Provocative angle's a little too black and white (The Independent)

This exhibition takes the Universal Declaration of Human Rights (1948), and in particular Article 6 – the right to recognition as a person before the law – as its guiding principle. Hence the decision by Mark Sealy, the curator, to omit Article 6 from the numerical list that opens the exhibition, and display it in magnificent isolation (against a purple backdrop, the colour of Western imperialist power) mid-way through. The exhibition is very much Sealy’s own provocative take on a selection of images drawn from the acclaimed Black Star Collection (originally an American photo-reportage agency founded by three German Jewish refugees).
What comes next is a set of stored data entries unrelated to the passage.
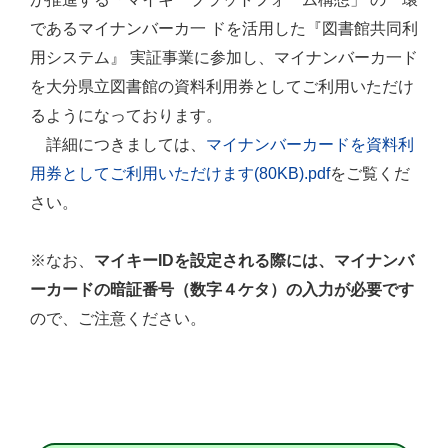
であるマイナンバーカ一 ドを活用した『図書館共同利
用システム』 実証事業に参加し、マイナンバーカ一ド
を大分県立図書館の資料利用券としてご利用いただけ
るようになっております。
詳細につきましては、
マイナンバーカードを資料利
用券としてご利用いただけます(80KB).pdf
をご覧くだ
さい。
※なお、
マイキーIDを設定される際には、マイナンバ
ーカードの暗証番号（数字４ケタ）の入力が必要です
ので、ご注意ください。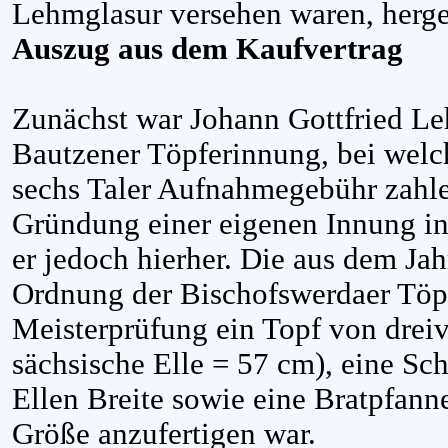
Lehmglasur versehen waren, herges
Auszug aus dem Kaufvertrag
Zunächst war Johann Gottfried L
Bautzener Töpferinnung, bei welc
sechs Taler Aufnahmegebühr zahl
Gründung einer eigenen Innung in
er jedoch hierher. Die aus dem Ja
Ordnung der Bischofswerdaer Töpfer
Meisterprüfung ein Topf von dreiv
sächsische Elle = 57 cm), eine Sch
Ellen Breite sowie eine Bratpfanne
Größe anzufertigen war.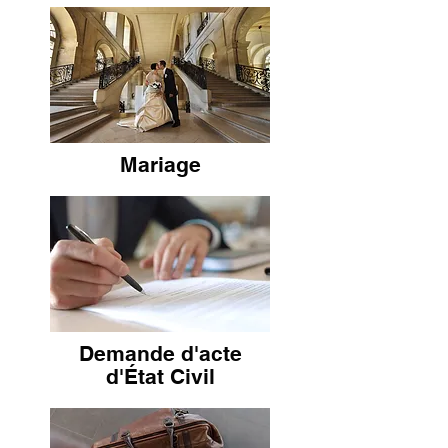
Mariage
Demande d'acte
d'État Civil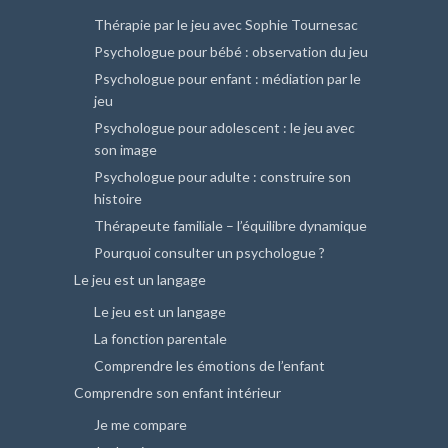
Thérapie par le jeu avec Sophie Tournesac
Psychologue pour bébé : observation du jeu
Psychologue pour enfant : médiation par le
jeu
Psychologue pour adolescent : le jeu avec
son image
Psychologue pour adulte : construire son
histoire
Thérapeute familiale – l’équilibre dynamique
Pourquoi consulter un psychologue ?
Le jeu est un langage
Le jeu est un langage
La fonction parentale
Comprendre les émotions de l’enfant
Comprendre son enfant intérieur
Je me compare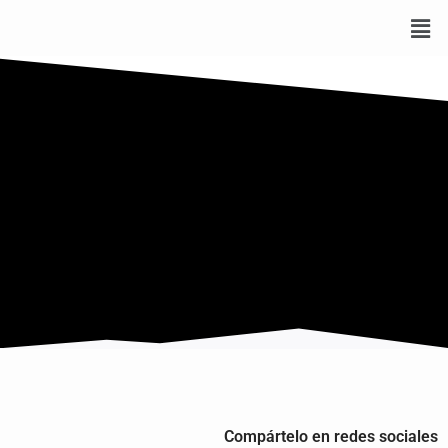
Compártelo en redes sociales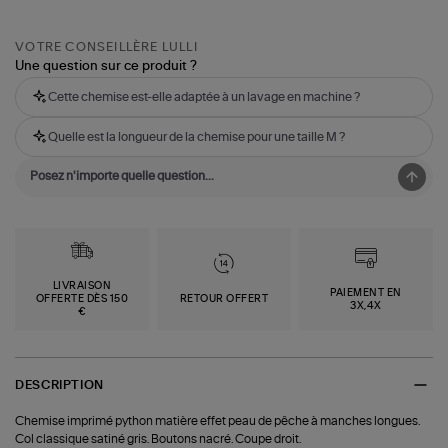
VOTRE CONSEILLÈRE LULLI
Une question sur ce produit ?
Cette chemise est-elle adaptée à un lavage en machine ?
Quelle est la longueur de la chemise pour une taille M ?
LIVRAISON
PAIEMENT EN
OFFERTE DÈS 150
RETOUR OFFERT
3X,4X
€
DESCRIPTION
Chemise imprimé python matière effet peau de pêche à manches longues.
Col classique satiné gris. Boutons nacré. Coupe droit.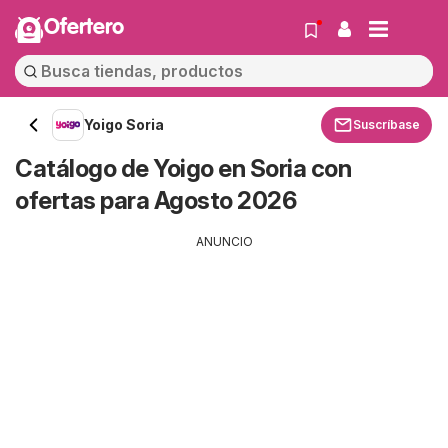
Ofertero
Yoigo Soria
Suscríbase
Catálogo de Yoigo en Soria con
ofertas para Agosto 2026
ANUNCIO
For Sealy, this potent collection presents a decidedly Western media perspective on history, “conceived from a very particular tradition of Eurocentric concerns”.
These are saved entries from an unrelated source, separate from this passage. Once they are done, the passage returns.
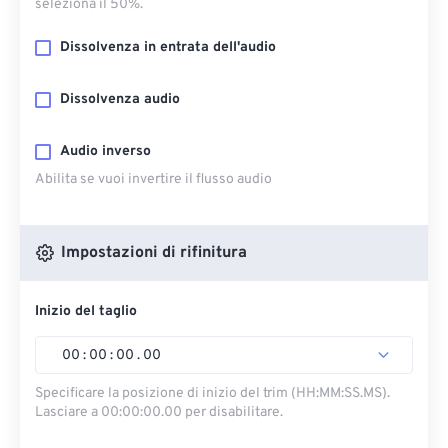
seleziona il 50%.
Dissolvenza in entrata dell'audio
Dissolvenza audio
Audio inverso
Abilita se vuoi invertire il flusso audio
Impostazioni di rifinitura
Inizio del taglio
00
:
00
:
00
.
00
Specificare la posizione di inizio del trim (HH:MM:SS.MS).
Lasciare a 00:00:00.00 per disabilitare.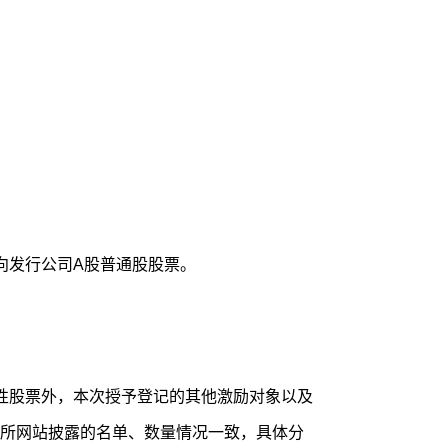
向发行公司A股普通股股票。
性股票外，本次授予登记的其他激励对象以及
所网站披露的名单、数量情况一致，具体分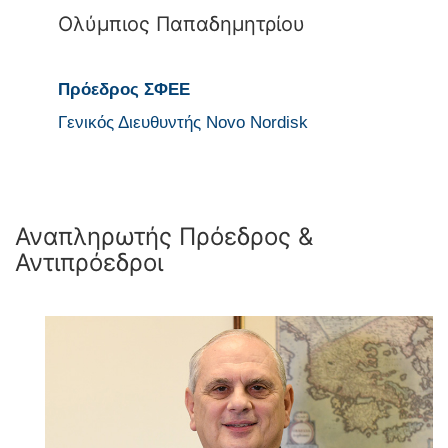
Ολύμπιος Παπαδημητρίου
Πρόεδρος ΣΦΕΕ
Γενικός Διευθυντής Novo Nordisk
Αναπληρωτής Πρόεδρος &
Αντιπρόεδροι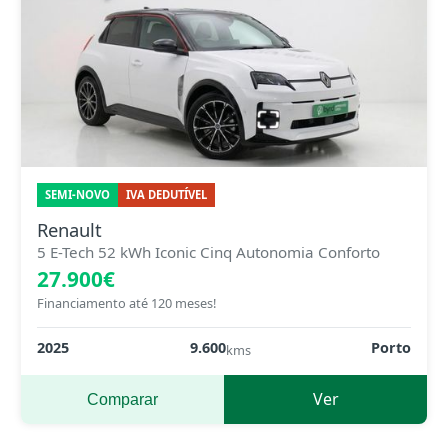
SEMI-NOVO
IVA DEDUTÍVEL
Renault
5 E-Tech 52 kWh Iconic Cinq Autonomia Conforto
27.900€
Financiamento até 120 meses!
2025
9.600
Porto
kms
Ver
Comparar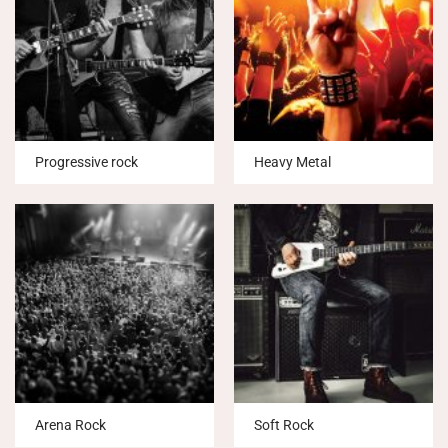
Progressive rock
Heavy Metal
Arena Rock
Soft Rock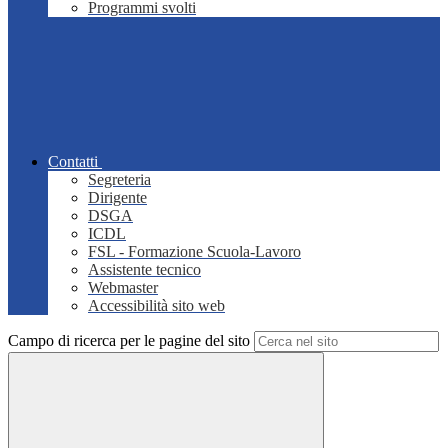
Programmi svolti
Contatti
Segreteria
Dirigente
DSGA
ICDL
FSL - Formazione Scuola-Lavoro
Assistente tecnico
Webmaster
Accessibilità sito web
Campo di ricerca per le pagine del sito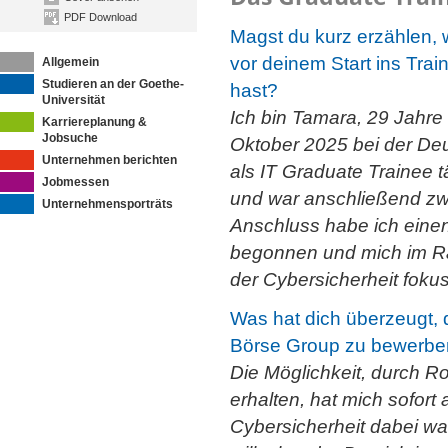
PDF Download
Magst du kurz erzählen, 
vor deinem Start ins Tr
Allgemein
Studieren an der Goethe-
hast?
Universität
Ich bin Tamara, 29 Jahre a
Karriereplanung &
Jobsuche
Oktober 2025 bei der De
Unternehmen berichten
als IT Graduate Trainee t
Jobmessen
und war anschließend zwe
Unternehmensporträts
Anschluss habe ich einen
begonnen und mich im Ra
der Cybersicherheit fokus
Was hat dich überzeugt,
Börse Group zu bewerb
Die Möglichkeit, durch R
erhalten, hat mich sofort
Cybersicherheit dabei war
The 300-plus photographs, which appeared in publications such as Life, Newsweek and The New York Times, span the turbulent period from the end of the Second World War until the early 1990s. This was the period of the Cold War, bloody covert operations, the Vietnam War, South American uprisings, independence movements in Africa and the civil rights movement; and the images document human struggle and atrocities, contemporary figureheads and countless nameless victims. A side room furnishes us with easier fare – including a selection of YouTube excerpts of some of the most famous speeches (Martin Luther King, Bobby Kennedy and others), stirring testimony both to the flouting of human rights, and to the inspirational courage of recognised figures who laid down their lives for them. But the curatorial thrust is that there is no room for complacency or sentiment: we are living in a time “when vast swathes of people – the refugee, the asylum seeker, the economic migrant – have no rights at all, are in fact no-ones”.
The exhibition also seeks to question photojournalistic practice: whose lens are we looking through? Who selects images for publication? Sealy points to the huge bias towards a received and dominant visual tradition, singling out the tendency to photograph Western soldiers in Christian poses, while presenting the African soldier as a savage or renegade.
Yet the photographs themselves tend to tell a more complex story. An Arthur Robles photograph from the El Salvador conflict magnificently evokes the Descent from the Cross, while Jim Pickerell’s searing image of a Vietnamese mother cradling her child is a harrowing Pietà. Matt Herron’s Selma to Montgomery is in the tradition of grand American history painting, silhouetting the marchers with unfurled flags against a glowering sky. In his and Charles Moore’s civil rights photographs, the white Americans are either faceless thugs (in helmets, wielding batons) or sullen bystanders – their poses suggesting defensive unease and latent hostility.